• PAGE EXTRACT:
— BEGIN —

- Theatrical release poster
- Directed by: Akhil Sathyan
- Written by: Akhil Sathyan
- Produced by: Ajayya Kumar Rajeev Menon
- Starring: Nivin Pauly Riya Shibu Preity Mukhundhan Aju Varghese Janardhanan
- Cinematography: Sharan Velayudhan
- Edited by: Akhil Sathyan Rathin Radhakrishnan
- Music by: Justin Prabhakaran
- Production companies: Firefly Films Akhil Sathyan Films
- Distributed by: Central Pictures
- Release date: 25 December 2025;
- Running time: 146 minutes
- Country: India
- Language: Malayalam
- Budget: ₹30 crore
- Box office: ₹150 crore

= Sarvam Maya =

Sarvam Maya is a 2025 Indian Malayalam-language supernatural fantasy romantic comedy film written and directed by Akhil Sathyan. Produced by Firefly Films, the film stars Nivin Pauly, Riya Shibu and Preity Mukhundhan in the lead roles along with, Aju Varghese, Janardhanan, Raghunath Paleri, Madhu Warrier,Vineeth Radhakrishnan, and Methil Devika in supporting roles. The film is produced by Ajayya Kumar and Rajeev Menon under Firefly Productions.

Sarvam Maya released worldwide on 25 December 2025 in theatres, coinciding with Christmas. The film received critical acclaim. It has emerged as a commercial success and became fourth highest-grossing Malayalam film of 2025 and one of the highest-grossing Malayalam films of all time.

— END —

• GIVEN TASK 1: Revise the Sarvam Maya article, giving everything from "Sarvam Maya released" down to "of all time." with "Christmas" changed to "the holiday season".
• GIVEN TASK 2: According to the Sarvam Maya article, who composed the film's music?
The listing after this article has nothing to do with the work here.

• RAW DATA:
— BEGIN —

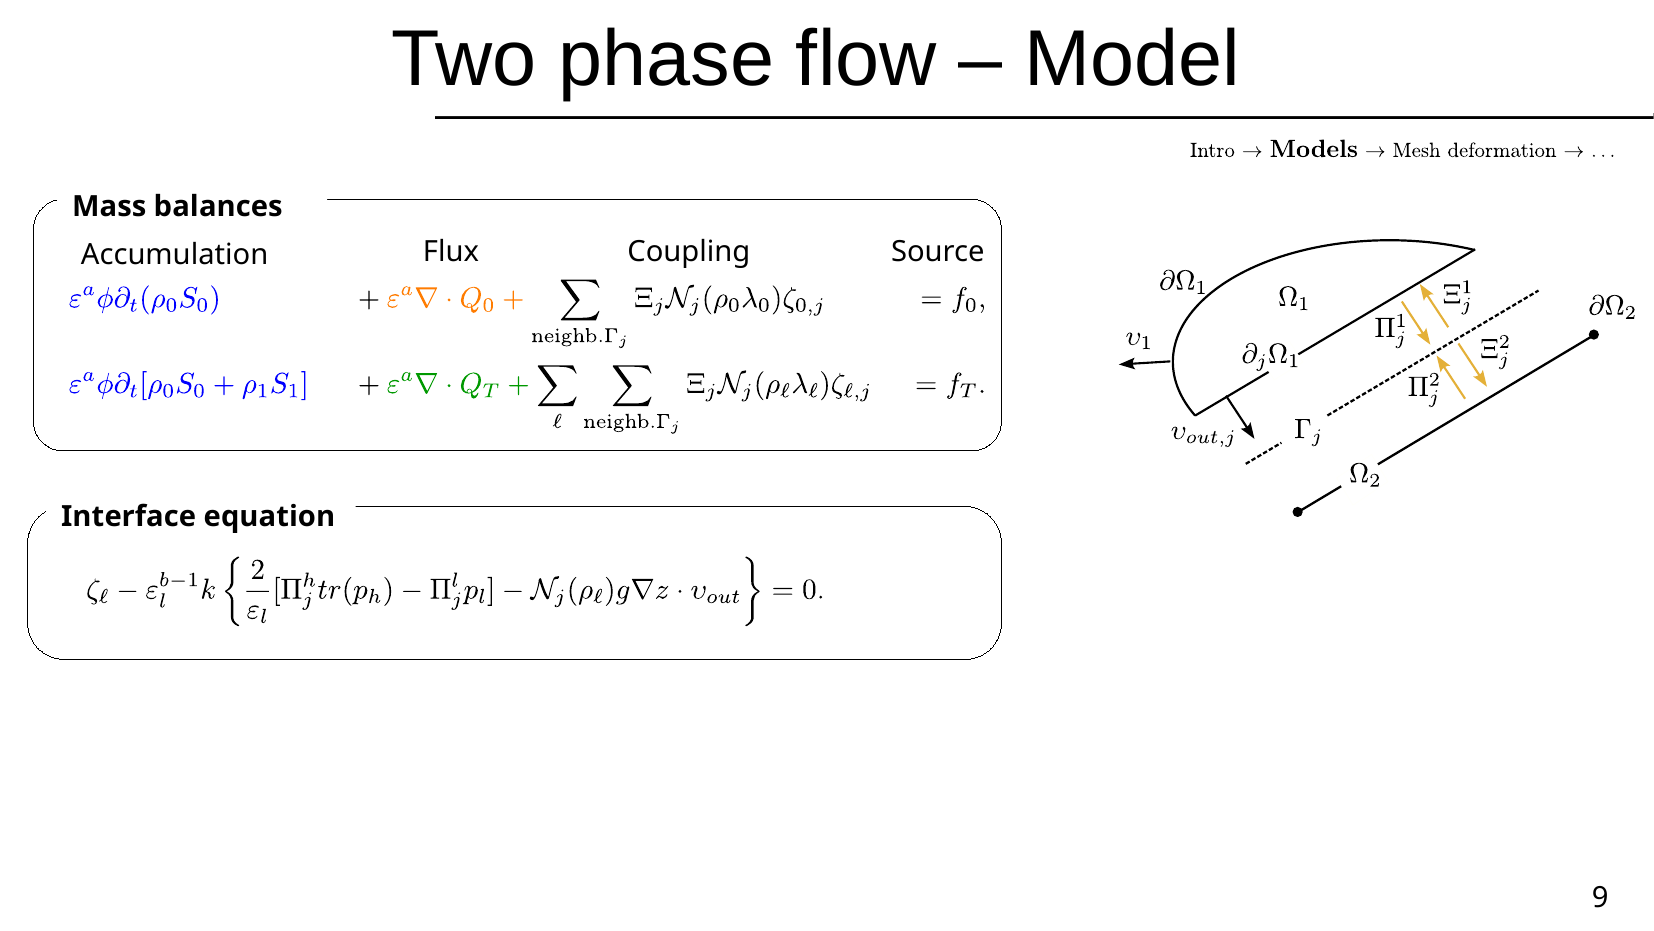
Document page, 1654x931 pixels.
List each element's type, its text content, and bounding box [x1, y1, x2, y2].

— END —

• ANSWER 1:
Sarvam Maya released worldwide on 25 December 2025 in theatres, coinciding with the holiday season. The film received critical acclaim. It has emerged as a commercial success and became fourth highest-grossing Malayalam film of 2025 and one of the highest-grossing Malayalam films of all time.

• ANSWER 2: Justin Prabhakaran